Stored data:
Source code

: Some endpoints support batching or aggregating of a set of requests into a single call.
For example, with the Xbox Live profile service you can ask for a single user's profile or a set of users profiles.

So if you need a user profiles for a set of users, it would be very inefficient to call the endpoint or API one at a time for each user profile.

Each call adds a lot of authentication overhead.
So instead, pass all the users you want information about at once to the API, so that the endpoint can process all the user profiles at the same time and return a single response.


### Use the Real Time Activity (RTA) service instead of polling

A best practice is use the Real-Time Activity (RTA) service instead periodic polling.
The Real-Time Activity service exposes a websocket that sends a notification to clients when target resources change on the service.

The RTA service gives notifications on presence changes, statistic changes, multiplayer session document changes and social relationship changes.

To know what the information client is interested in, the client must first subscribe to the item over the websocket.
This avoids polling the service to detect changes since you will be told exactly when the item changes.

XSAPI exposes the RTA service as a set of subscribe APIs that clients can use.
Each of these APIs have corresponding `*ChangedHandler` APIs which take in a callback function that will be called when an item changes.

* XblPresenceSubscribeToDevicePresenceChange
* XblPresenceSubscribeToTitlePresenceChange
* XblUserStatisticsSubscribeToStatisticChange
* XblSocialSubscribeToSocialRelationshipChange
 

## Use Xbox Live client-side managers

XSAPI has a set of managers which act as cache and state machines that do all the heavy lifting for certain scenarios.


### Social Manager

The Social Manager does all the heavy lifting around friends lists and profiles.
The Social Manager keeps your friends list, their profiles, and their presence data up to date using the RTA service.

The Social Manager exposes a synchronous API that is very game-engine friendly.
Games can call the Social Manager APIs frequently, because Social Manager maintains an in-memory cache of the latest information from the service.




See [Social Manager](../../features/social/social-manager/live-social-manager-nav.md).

• **Your goal**: Retype the items from the line containing "XSAPI has a" through the end of the items, including both ends.

• **Solution for this exercise**:
XSAPI has a set of managers which act as cache and state machines that do all the heavy lifting for certain scenarios.


### Social Manager

The Social Manager does all the heavy lifting around friends lists and profiles.
The Social Manager keeps your friends list, their profiles, and their presence data up to date using the RTA service.

The Social Manager exposes a synchronous API that is very game-engine friendly.
Games can call the Social Manager APIs frequently, because Social Manager maintains an in-memory cache of the latest information from the service.




See [Social Manager](../../features/social/social-manager/live-social-manager-nav.md).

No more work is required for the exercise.